[About this task]
Copy out the lines beginning at the one with "produced, less than" and ending at the last line of the data, both included; pictures stay out.

[Data provided]
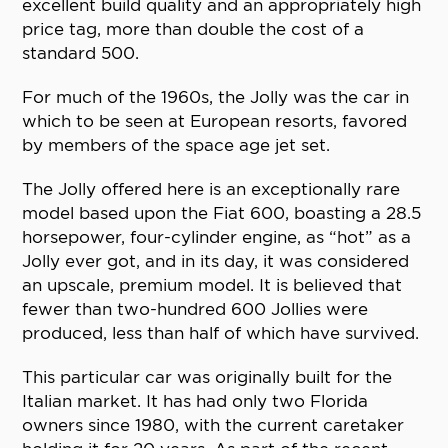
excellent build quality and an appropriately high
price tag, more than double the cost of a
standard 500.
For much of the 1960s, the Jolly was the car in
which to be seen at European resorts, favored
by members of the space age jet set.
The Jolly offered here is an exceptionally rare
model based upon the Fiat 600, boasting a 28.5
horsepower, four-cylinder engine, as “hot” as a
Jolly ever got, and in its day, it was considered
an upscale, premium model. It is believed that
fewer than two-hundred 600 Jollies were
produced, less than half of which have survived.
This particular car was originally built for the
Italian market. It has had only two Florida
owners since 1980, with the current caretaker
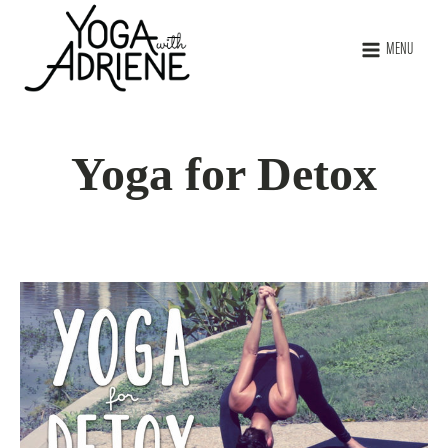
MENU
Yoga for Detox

[Answer section]
produced, less than half of which have survived.
This particular car was originally built for the
Italian market. It has had only two Florida
owners since 1980, with the current caretaker
MENU
Yoga for Detox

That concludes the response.